Mechanical response, chemical variation, and volume change in the Brookneal and Hylas shear zones, Virginia

Abstract

Changes in volume and chemical composition were compared with strain indicators measured in two Alleghanian shear zones in granitoid plutons within the Virginia Piedmont. Both shear zones have measurable kinematic indicators that consistently record dextral strike-slip movement. The Brookneal zone, in the Melrose Granite, exhibits one ductile deformation event whereas the Hylas zone, in the Petersburg Granite, records both brittle and ductile events. Comparison of the chemical variation and volume change for each of the shear zones yields several surprising similarities given the differences in deformational history and structural style of the two zones.

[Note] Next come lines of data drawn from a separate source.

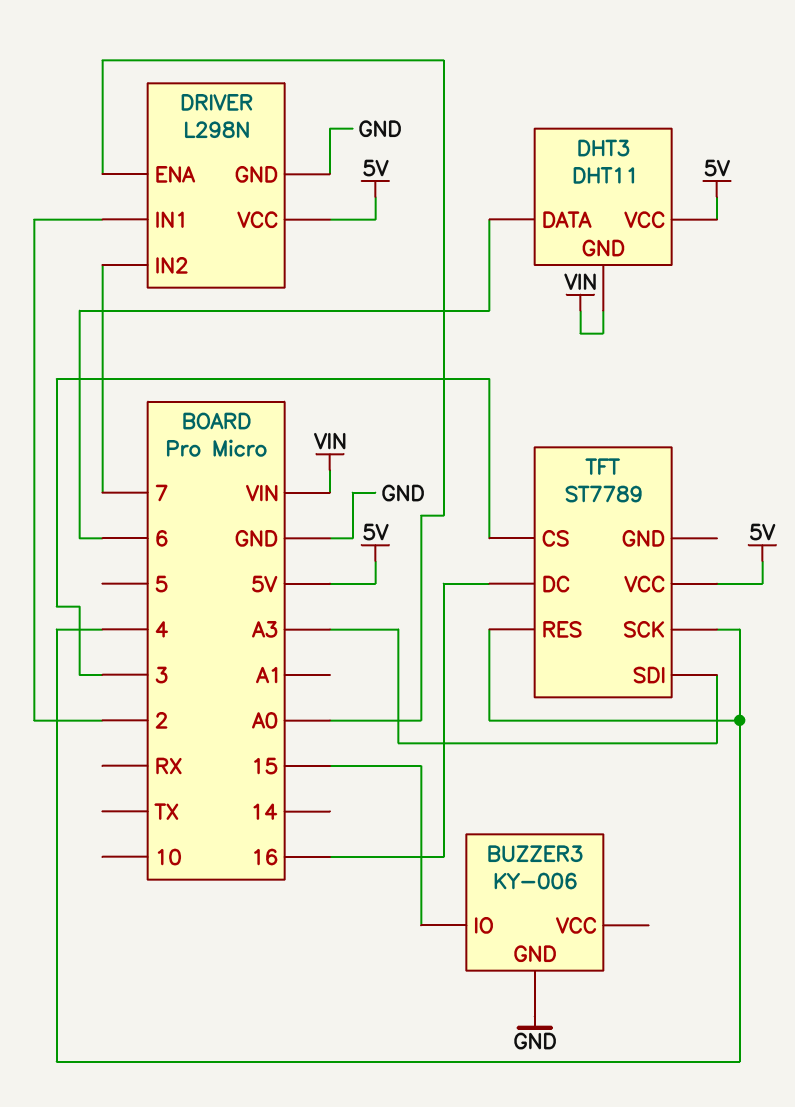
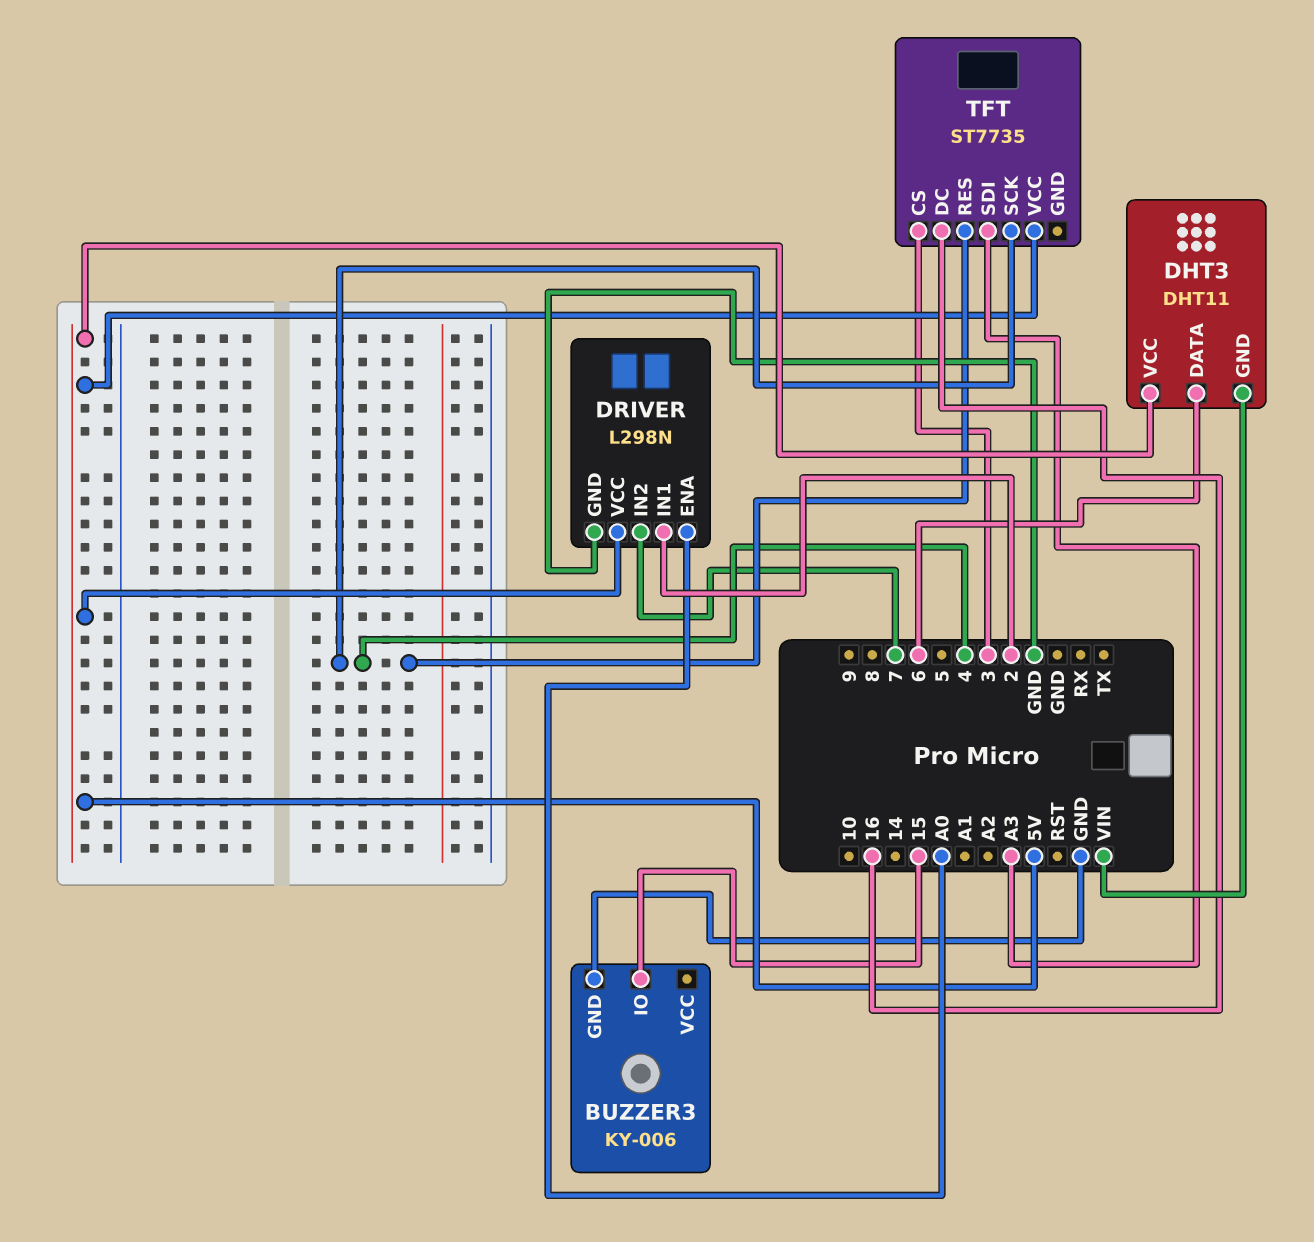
TFT: ST7789 -> ST7735

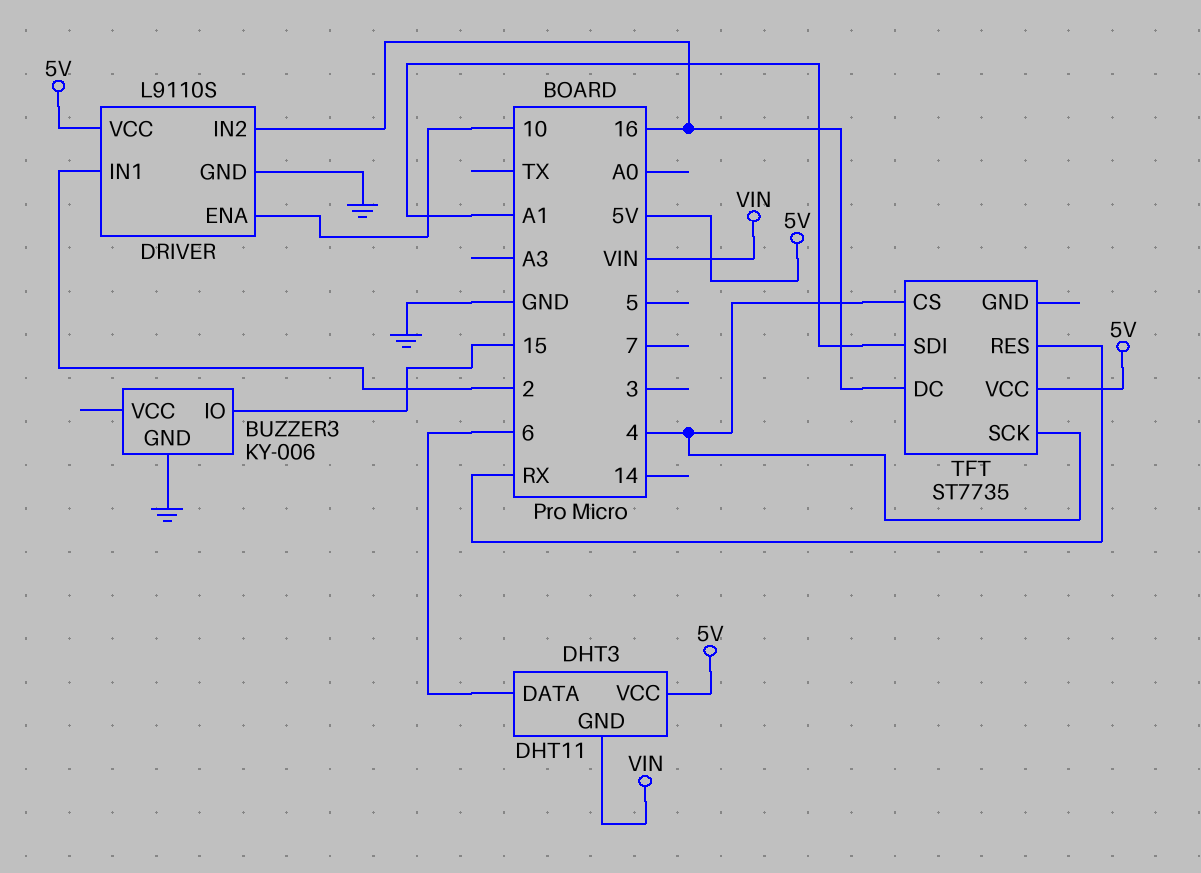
DRIVER: L298N -> L9110S
DRIVER pin ENA: A0 -> 10
DRIVER pin IN2: 7 -> 16
TFT pin CS: 3 -> 4
TFT pin RES: 4 -> RX
TFT pin SDI: A3 -> A1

Overall, both zones experienced volume decreases during deformation from undeformed to ultramylonitic. Silica, K, and U increased in both zones with decreases in Fe, Mg, Sr, Ti, Mn, Y, Nb, Zr. Changes in element behavior with incremental changes in strain are different in each zone and appear to be directly related to the style of deformation and strain processes operating at each deformational stage. Chemical data from the Brookneal shear zone clusters into three groups corresponding to weak deformation, moderate strain, and ultramylonite. Deformation in the Hylas shear zone is more complex and abrupt changes in volume and element behavior may be related to brittle events late in the deformation history. The choice of immobile elements for mass balance and volume calculations was based on the petrography of the samples. The concentration of titanite in the Melrose Granite changes from several percent in the undeformed rock to absent with very minor Ti oxides in the ultramylonite. A similar decrease in most accessory minerals takes place in the Hylas zone; however monazite increases significantly. Titanium mobility is implied in the results of the chemical analyses and volume calculations. Further, it is postulated that the fluid source for the shear zones includes dehydration reactions in the granites themselves and may include other sources, especially in the case of the Hylas zone. Pressure driven fluid movement and mechanical response of the deforming rocks may be responsible for some of the observed variations in the chemistry and volume of the zones.